Yes, I am a man who buys gas. The kind of stand-up, confident fellow who grips the nozzle straightaway and forthrightly. I make no bones about it. I squeeze the handle firmly. I do not flinch at the pump’s antics, like when it says “printing receipt” but no paper comes out, or flashes “please see attendant.” I pump the gas, replace the nozzle, and drive away. That’s just the kind of man I am, and I make no apologies.
Sometimes a do forget the cap, but it doesn’t matter. I can get another cap. The important thing is to be the right sort of fellow, the sort who has “the right stuff” as they say. So if you’re looking for that kind of man, you’ve come to the right place.
The end
11:00
Okay, I’m getting there. Two small bursts of imagination, and the key in each was slipping into a role, a voice, saying something I might have said anyway, but not in my journal voice, not in my normal voice. Taking a role. I must step aside and adopt a role. That’s what’s hard, to break out of my reasonable voice and thought and “become another person.” But it seems to be vital. Otherwise nothing can be imagined, only recorded. To imagine, I have to step out of myself and become a different speaker. How can it be at once so difficult and so instantaneous?

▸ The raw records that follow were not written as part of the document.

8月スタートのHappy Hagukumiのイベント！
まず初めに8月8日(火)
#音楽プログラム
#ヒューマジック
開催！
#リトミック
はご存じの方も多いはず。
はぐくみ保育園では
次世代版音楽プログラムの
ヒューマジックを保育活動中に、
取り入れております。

Two down. Not bad. I am beginning to hope again. Who knows, It may get easier as I do more. Visualize, visualize, visualize. Sing! Relax. Dream. What do you see? Whom do you hear?

Knowing Why
By Blaine Kauffman

If someone climbed a tree and won’t come down, why? Do you know why?
I don’t know why he won’t come down. I’m sure I don’t. I even doubt that he knows why. In fact, I’m sure I—he—has no idea why. Knowing why is not something I am aware of, certainly. I mean, er, no. No, no, no! You’ll not find me claiming any such thing, I can assure you.
The end

Three down, not bad. I may dig out the voice recorder software again. Dramatic voice? Lyric voice? All I know is it’s definitely not the journal voice. But stepping aside from myself as it were, “going into character,” jumping into that dark water of creativity with both feet can be more than a little scary.